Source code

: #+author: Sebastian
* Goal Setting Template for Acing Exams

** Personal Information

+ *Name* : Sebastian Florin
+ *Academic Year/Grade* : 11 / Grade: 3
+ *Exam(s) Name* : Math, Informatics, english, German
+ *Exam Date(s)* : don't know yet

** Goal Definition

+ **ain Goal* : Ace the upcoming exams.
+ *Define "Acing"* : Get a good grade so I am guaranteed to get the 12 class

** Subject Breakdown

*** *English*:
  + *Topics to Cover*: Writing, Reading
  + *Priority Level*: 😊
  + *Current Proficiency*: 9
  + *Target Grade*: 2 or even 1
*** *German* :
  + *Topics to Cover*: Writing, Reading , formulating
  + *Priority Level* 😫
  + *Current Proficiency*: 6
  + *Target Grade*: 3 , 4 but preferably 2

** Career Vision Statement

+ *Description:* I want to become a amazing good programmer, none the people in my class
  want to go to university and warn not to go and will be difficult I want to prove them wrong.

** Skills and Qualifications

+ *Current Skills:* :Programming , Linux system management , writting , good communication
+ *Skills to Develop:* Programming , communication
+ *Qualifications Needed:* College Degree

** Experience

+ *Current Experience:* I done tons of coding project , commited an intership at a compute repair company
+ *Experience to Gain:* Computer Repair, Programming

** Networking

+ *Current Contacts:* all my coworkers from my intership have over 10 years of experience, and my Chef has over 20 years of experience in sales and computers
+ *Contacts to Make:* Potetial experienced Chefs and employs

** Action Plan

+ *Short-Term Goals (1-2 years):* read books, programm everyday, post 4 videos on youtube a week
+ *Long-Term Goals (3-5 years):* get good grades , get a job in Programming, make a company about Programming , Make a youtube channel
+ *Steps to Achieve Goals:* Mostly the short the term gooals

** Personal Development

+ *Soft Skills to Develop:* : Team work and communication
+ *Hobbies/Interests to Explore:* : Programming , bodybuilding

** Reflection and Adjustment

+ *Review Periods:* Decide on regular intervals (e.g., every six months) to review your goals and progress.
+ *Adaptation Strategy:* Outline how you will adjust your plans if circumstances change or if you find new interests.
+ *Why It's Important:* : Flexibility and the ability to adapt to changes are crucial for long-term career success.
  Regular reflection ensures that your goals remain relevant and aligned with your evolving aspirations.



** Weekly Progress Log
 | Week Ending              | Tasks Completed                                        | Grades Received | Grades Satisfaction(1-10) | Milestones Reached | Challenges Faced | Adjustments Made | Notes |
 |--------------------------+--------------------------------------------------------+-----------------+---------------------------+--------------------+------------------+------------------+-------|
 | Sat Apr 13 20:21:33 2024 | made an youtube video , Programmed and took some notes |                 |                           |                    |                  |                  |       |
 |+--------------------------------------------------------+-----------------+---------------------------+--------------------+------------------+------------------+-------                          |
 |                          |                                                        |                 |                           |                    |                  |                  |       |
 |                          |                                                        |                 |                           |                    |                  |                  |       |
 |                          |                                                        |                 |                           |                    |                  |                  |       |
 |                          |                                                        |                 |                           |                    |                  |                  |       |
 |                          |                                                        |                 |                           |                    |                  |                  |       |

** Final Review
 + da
────
TASK STATEMENT =>
Please report how many lines of the listing contain the word "German", and include nothing beyond that number.

OUTPUT =>
2